For many Jews, distinctions between those who collaborated with the Nazis and those who fought for an independent Ukraine are beside the point.

"I cannot support the idea of reconciliation with UPA fighters," said Evadiy Rubalsky, 87, who was a Red Army soldier during World War II.

"Collaborationists killed 11 members of my own family in Babi Yar: my mother, sister and other relatives," the pensioner from Kiev said, referring to the site of a Nazi massacre in the Ukrainian capital.

Some experts agree that the scale of mass killings of Jews could have been smaller had the Nazis not been helped by local collaborators, many of whom filled the ranks of Nazi-subordinated auxiliary units.

Another Jewish war veteran was similarly outraged by the idea of reconciliation.

"Now they want us, Soviet veterans, to apologize for what they consider as a fight against independent Ukraine. But they do not want to apologize themselves for their crimes against the people of different nationalities during and after the war," Boris Komsky said. Komsky, another Red Army veteran, is now editor of Shofar, a Jewish magazine in Lvov in western Ukraine.

But some Jewish veterans say a distinction should be made between those Ukrainians who fought for nationalist combat organizations and those who fought alongside the Germans, most notably in the SS division called Galicina and in two Nazi-subordinated combat units, Roland and Nachtigal, that filled its ranks with Ukrainians.

These latter forces are believed to have taken part in special operations against Ukrainian civil population, including Jews.

Giliary Lapitzky, a veteran Jewish activist, said that though "it would be impossible for Soviet veterans to shake hands with OUN-UPA veterans," they could still be given veteran status.

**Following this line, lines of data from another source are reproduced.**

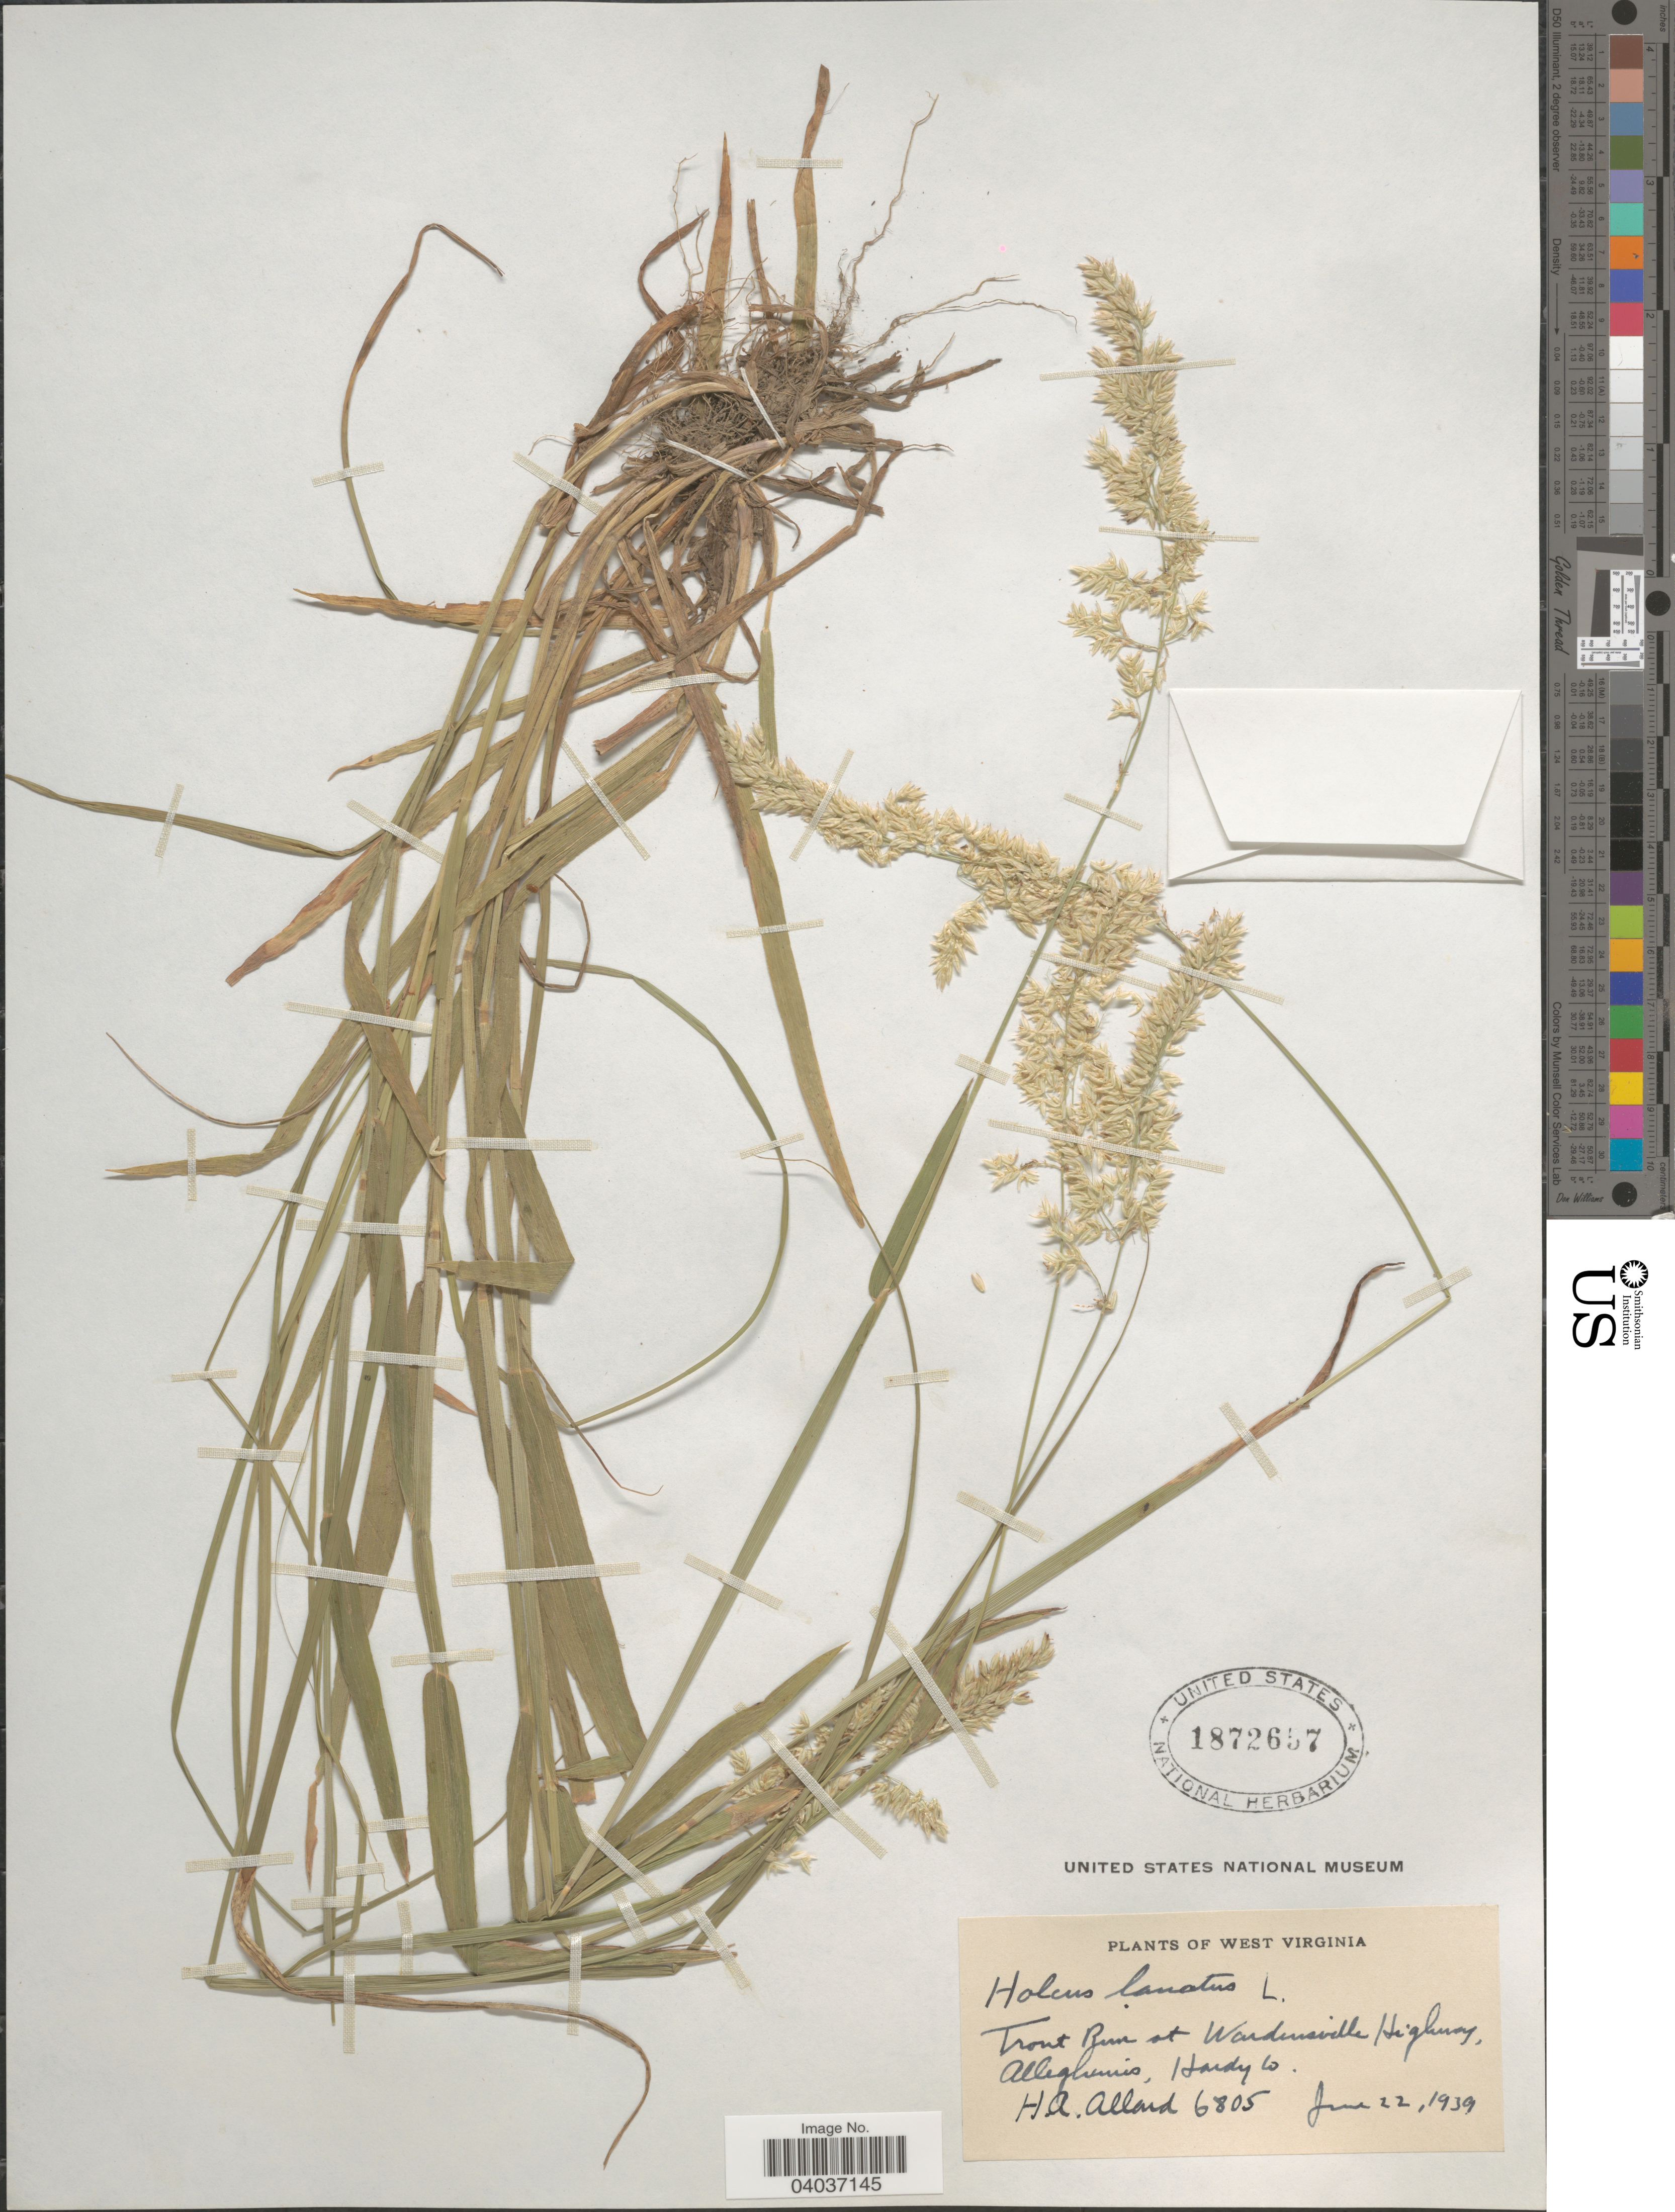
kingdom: Plantae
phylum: Tracheophyta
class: Liliopsida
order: Poales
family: Poaceae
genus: Holcus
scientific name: Holcus lanatus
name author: L.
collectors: H. A. Allard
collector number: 6805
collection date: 1939-06-22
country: United States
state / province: West Virginia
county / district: Hardy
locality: Trout Run at Wardensville Highway, Alleghenies, Hardy Co.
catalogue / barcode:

They did not fight on the side of the Nazis, and they did not participate in Nazi-led killing of civilians to the same extent as the Ukrainian SS men.

At least one local government has joined the fray.

Recently the Lvov regional council asked Yuschenko to recognize UPA as a legitimate World War II army. "UPA is the only army in the world that fought during World War II against the two occupation forces simultaneously, against the [German] fascists and the Bolsheviks," the statement by the council reads.

In parts of western Ukraine, the anti-Bolshevik nationalist combat units continued their guerilla warfare, including the killing of Jewish Bolsheviks, until 1953.

The Lvov council also sent an appeal to the Supreme Court requesting that it speed up the revision of the bill that provides social service benefits to displaced rehabilitated Ukrainians. Under the council's proposal, OUN and UPA fighters, many of whom were tried in Stalin's USSR after the war and served sentences for their wartime activities, would qualify.

A leading lawmaker told JTA that the bill is being debated in Parliament. "Common language" on that matter should be found, Gennady Udovenko, head of the parliament Committee on Human Rights and National Minorities, said.

But many people disagree with Udovenko, saying that such a law would betray the memory of those who gave their lives to liberate Ukraine from the Nazis.

"Despite a few conflicts" with the Nazis, "Ukrainian nationalists sided with the Nazis during World War II, and were supporting Hitler again by 1944," a Jewish lawyer, Grigory Ginzburg, said.

A compromise may be in the works that would allow some pro-Ukrainian fighters - those who didn't wear the German army uniform and who never took part in any of the German-led punitive expeditions against civilians - to be rehabilitated. But, some say, time may provide a better solution.

"I disapprove the possibility of rehabilitation of UPA fighters in general but I'm ready to recognize some of them," said Yona Elkind, 81, a retired Soviet navy colonel.

He added, "Theoretically a peace is better than war, but the idea of making peace between UPA fighters and Soviet veterans is simply unreal, because we were enemies.

"Better leave it as it is. In two generations the problem will be resolved by itself."